The United Nations Mission in Haiti has frequently voiced concern over the years about overcrowding in the country's prisons, where the majority of inmates have not been convicted and are being held in preventive detention.
Even before January's massive quake that killed as many as 300,000 people and reduced much of the capital region to rubble, only about one prison detainee in 10 had actually been convicted of a crime.
Like other Haitian prisons, the women's facility in Petionville on the outskirts of the capital makes a practice of keeping inmates in preventive detention, sometimes for years.
Even the country's chief prosecutor, Auguste Aristidas, decried the conditions as a "gross injustice that is being carried out against Haitian women."

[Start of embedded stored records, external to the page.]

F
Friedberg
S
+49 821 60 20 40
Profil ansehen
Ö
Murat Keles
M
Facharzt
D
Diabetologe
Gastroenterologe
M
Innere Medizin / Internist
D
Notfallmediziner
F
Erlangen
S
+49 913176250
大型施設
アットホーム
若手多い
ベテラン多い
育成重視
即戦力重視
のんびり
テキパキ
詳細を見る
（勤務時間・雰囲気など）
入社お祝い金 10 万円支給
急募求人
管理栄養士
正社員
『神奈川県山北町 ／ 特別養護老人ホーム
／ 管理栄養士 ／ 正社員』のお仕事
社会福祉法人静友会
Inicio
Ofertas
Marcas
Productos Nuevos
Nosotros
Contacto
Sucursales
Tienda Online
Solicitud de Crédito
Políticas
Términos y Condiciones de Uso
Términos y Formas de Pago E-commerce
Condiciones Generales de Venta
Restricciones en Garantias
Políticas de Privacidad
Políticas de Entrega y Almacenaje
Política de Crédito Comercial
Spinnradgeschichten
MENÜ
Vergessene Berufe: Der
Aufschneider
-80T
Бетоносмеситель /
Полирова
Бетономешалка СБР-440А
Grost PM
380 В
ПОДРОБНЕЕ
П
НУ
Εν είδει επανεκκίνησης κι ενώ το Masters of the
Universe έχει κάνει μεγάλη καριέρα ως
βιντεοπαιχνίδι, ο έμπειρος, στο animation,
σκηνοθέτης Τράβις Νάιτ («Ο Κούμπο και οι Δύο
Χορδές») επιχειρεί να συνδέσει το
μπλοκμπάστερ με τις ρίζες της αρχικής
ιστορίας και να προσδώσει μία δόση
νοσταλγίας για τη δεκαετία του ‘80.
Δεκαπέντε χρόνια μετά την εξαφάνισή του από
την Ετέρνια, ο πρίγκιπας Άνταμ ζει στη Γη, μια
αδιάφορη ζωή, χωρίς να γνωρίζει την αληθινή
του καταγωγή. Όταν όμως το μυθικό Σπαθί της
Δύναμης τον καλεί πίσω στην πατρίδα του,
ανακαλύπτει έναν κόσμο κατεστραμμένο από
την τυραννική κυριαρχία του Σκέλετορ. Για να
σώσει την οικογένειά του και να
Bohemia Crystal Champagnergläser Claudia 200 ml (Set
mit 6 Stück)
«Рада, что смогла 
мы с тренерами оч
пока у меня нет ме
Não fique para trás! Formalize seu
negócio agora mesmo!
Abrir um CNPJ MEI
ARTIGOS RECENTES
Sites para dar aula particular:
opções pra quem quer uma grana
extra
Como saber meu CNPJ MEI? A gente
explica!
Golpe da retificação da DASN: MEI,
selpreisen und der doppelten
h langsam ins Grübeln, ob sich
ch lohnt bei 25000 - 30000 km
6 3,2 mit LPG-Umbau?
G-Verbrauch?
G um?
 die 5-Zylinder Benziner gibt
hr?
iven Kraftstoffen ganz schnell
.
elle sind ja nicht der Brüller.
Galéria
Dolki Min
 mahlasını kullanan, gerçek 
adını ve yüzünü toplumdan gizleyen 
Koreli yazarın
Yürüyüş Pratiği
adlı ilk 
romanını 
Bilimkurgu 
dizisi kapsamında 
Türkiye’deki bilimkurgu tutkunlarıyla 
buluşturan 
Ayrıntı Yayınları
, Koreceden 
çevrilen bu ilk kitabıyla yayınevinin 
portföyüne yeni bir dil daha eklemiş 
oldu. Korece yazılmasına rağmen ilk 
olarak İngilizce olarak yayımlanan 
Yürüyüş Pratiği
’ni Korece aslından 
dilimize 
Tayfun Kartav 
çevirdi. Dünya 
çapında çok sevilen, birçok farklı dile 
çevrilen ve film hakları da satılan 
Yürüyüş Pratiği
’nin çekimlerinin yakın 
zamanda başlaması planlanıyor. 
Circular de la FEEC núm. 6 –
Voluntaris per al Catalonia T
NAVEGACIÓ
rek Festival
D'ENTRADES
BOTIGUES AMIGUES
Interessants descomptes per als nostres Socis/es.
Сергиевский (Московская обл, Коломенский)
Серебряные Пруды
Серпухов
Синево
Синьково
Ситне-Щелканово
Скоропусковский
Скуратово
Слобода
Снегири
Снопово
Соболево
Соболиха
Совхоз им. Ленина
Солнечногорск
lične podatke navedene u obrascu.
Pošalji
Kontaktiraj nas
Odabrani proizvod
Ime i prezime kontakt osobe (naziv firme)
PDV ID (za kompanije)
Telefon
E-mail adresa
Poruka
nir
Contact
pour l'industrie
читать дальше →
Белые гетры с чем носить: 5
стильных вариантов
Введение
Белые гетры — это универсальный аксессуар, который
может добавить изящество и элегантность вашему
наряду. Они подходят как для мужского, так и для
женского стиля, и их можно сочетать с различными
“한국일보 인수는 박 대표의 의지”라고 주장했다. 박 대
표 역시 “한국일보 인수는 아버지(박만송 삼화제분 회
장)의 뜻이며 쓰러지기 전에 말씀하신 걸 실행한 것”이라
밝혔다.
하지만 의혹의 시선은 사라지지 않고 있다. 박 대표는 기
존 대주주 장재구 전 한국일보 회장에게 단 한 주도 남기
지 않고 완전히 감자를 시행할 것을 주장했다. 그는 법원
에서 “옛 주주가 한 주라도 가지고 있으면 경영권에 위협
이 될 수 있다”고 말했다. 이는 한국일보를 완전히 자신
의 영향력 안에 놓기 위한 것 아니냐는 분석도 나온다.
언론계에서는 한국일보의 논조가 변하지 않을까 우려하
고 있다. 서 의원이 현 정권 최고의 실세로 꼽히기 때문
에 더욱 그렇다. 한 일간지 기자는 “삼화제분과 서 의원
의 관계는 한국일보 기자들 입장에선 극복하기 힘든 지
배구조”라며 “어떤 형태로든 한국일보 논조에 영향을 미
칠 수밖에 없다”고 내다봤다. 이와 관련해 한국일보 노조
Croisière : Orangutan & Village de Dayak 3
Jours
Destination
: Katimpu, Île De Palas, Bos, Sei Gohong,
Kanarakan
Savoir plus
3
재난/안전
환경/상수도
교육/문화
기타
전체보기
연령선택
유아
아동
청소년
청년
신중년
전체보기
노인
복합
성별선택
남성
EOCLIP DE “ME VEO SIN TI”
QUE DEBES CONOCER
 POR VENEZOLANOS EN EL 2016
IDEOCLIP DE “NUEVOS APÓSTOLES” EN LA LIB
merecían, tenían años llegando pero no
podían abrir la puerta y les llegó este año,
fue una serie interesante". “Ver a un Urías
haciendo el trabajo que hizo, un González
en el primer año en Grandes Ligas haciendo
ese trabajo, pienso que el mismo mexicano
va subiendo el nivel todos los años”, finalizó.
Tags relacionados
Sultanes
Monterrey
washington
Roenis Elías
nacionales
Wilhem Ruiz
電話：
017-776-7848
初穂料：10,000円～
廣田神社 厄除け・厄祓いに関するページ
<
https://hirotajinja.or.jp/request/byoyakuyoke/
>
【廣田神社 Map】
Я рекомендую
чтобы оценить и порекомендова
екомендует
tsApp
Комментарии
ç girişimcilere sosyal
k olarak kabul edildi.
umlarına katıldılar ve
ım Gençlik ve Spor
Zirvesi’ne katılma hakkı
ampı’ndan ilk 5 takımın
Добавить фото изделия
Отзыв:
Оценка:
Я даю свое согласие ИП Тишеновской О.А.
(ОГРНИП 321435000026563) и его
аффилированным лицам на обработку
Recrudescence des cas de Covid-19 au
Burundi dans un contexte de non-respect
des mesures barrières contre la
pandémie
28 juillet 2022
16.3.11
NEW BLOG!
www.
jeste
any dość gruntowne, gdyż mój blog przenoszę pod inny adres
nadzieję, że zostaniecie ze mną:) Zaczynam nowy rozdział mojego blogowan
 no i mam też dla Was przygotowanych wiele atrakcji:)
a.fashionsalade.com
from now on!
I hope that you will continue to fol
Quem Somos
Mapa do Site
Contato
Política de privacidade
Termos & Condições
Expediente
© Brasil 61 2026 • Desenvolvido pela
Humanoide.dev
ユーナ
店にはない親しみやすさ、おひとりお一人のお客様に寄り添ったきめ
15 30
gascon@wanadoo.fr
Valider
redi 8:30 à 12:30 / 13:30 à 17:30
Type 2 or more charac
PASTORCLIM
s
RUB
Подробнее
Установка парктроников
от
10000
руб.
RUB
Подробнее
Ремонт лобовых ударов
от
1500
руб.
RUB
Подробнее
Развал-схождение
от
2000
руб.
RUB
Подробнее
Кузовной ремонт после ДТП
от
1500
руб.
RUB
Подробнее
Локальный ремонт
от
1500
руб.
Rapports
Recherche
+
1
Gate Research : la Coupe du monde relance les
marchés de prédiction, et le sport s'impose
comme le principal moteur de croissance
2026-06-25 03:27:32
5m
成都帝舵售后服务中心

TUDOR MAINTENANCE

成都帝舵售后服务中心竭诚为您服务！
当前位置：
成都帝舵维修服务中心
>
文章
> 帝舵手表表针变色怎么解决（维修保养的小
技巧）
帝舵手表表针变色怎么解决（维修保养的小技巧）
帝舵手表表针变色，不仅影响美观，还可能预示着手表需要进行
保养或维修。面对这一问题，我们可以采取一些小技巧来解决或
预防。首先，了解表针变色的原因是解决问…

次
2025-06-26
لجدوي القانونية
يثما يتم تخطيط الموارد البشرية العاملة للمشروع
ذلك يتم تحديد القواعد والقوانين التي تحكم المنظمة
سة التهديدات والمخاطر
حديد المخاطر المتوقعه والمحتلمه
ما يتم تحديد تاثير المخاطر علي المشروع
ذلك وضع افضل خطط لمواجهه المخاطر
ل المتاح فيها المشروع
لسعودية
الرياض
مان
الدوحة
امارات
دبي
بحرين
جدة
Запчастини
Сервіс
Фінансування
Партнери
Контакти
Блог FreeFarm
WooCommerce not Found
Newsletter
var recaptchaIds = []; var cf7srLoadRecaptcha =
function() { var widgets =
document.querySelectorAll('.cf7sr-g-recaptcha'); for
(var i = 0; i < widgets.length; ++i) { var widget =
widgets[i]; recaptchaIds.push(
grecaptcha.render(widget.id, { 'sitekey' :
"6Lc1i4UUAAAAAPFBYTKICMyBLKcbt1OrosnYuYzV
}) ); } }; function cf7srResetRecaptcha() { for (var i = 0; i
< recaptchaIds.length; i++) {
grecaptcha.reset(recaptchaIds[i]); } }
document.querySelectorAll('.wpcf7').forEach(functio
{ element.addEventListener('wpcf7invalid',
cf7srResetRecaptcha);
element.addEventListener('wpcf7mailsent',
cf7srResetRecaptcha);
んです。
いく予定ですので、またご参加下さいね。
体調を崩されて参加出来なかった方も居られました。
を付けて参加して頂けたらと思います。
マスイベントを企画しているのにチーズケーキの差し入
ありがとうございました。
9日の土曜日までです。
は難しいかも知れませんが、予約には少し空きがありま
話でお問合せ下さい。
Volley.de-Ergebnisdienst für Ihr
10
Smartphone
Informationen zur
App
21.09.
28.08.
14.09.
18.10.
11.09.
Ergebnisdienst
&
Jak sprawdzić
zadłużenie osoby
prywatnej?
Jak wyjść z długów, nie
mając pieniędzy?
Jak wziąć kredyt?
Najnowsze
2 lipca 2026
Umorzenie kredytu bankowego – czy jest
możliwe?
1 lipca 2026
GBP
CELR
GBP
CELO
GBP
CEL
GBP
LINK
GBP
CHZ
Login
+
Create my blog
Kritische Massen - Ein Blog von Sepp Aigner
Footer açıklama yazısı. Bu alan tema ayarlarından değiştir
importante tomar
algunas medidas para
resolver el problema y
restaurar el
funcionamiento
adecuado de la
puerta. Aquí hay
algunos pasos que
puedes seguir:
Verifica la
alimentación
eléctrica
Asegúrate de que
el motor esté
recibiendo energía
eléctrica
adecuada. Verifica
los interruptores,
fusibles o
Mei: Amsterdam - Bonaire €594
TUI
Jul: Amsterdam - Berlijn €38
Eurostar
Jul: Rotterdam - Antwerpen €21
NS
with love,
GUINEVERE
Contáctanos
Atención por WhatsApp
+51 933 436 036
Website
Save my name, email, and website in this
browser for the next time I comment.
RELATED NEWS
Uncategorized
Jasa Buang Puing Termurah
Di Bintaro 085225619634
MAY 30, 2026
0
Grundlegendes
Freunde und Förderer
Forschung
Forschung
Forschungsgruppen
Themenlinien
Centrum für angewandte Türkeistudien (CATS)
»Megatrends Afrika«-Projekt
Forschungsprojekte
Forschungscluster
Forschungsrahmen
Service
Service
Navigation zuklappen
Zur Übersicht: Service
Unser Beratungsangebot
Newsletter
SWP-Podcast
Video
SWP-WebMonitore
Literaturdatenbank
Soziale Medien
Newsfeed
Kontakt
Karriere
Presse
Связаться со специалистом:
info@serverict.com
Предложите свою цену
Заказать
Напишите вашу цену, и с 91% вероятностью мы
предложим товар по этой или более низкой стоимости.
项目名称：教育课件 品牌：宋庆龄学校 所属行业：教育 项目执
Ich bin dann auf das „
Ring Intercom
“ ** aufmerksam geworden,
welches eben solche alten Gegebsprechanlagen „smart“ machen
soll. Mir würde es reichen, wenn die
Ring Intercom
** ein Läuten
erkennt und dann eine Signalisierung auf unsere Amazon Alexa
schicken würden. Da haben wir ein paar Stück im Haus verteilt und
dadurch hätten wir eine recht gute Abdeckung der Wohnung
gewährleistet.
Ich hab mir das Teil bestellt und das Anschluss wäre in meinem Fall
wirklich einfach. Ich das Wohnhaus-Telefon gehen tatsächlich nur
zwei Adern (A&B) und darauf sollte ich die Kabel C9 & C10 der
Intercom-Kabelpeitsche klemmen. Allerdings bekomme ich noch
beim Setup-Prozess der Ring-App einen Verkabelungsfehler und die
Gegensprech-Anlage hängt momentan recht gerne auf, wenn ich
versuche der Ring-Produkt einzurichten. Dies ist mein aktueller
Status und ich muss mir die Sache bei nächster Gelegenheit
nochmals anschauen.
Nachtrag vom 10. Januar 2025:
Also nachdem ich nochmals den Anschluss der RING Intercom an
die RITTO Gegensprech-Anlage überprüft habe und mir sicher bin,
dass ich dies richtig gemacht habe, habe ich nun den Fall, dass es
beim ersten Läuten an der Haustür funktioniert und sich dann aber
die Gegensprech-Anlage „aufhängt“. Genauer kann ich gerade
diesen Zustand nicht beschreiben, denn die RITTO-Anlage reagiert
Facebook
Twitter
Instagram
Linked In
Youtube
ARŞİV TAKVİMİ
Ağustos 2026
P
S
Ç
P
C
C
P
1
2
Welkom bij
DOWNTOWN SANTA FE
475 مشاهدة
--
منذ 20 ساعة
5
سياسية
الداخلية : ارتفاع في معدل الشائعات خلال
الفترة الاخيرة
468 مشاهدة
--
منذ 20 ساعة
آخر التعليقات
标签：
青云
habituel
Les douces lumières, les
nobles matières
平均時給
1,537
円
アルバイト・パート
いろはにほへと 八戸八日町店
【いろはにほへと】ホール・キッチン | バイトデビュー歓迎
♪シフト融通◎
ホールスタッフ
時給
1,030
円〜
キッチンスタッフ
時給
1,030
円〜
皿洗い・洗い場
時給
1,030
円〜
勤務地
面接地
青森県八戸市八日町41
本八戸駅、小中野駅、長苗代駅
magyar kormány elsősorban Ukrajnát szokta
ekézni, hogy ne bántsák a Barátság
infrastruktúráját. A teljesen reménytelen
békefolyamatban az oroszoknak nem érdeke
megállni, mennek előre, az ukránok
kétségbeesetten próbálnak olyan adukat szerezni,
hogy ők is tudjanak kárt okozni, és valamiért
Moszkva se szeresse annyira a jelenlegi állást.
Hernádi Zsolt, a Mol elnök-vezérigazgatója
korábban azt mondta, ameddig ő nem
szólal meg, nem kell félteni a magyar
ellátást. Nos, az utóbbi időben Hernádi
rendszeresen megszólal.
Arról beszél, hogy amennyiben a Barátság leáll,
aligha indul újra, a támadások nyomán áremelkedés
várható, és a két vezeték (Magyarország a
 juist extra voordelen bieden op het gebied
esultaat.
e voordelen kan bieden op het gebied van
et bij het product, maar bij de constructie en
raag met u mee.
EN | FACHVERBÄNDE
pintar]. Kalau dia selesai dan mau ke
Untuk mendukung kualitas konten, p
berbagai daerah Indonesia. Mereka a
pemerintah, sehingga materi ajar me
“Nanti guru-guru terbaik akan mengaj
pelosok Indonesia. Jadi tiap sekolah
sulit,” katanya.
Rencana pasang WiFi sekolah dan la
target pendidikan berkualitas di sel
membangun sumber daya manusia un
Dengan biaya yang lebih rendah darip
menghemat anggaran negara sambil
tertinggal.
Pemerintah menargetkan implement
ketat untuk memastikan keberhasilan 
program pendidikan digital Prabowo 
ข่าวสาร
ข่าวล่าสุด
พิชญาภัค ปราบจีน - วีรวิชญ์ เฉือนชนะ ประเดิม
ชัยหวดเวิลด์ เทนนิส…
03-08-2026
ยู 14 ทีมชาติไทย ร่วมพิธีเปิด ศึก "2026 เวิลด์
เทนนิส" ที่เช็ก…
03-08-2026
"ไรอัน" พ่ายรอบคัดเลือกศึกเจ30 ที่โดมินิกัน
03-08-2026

The situation has become only more chaotic since the quake.
"There is a lot of disorder in the system. Some files cannot be found, which prevents us from prosecuting their cases," Aristidas said.
The human rights section of the UN mission for years has urged the creation of special commissions to study individual cases as a way to ease overcrowding at the country's prisons.
None of the proposed reforms ever got off the ground however, and the desperate women here continue to languish while waiting for justice.
One woman, about 60 years old, diabetic and suffering from high blood pressure, has been waiting for three years to be charged.
A 39-year old inmate, who was eight months pregnant when she was imprisoned, lost her baby because of the deplorable prison conditions. Three others were forced to give birth in a tiny ill-equipped prison infirmary.
Even the youngest inmates are incarcerated for years at a time, often for minor infractions.
A case in point is Sherline, who was locked up when she was 16, and today is 21. "In 2005, I had problems with my brother, who felt that I was coming home too late at night," she recounted.
"He drove me to a police station, to teach me a lesson. I've been locked up here ever since," she said.
Another inmate, Myrline, 19, was arrested for stealing five years ago but has never been seen by a judge.
"The minors sometimes wind up here for minor crimes punishable by three to six months in prison, but they sometimes languish five or six years behind bars," Mathieu said.
"It breaks my heart to see these children spending the best years of their lives in prison.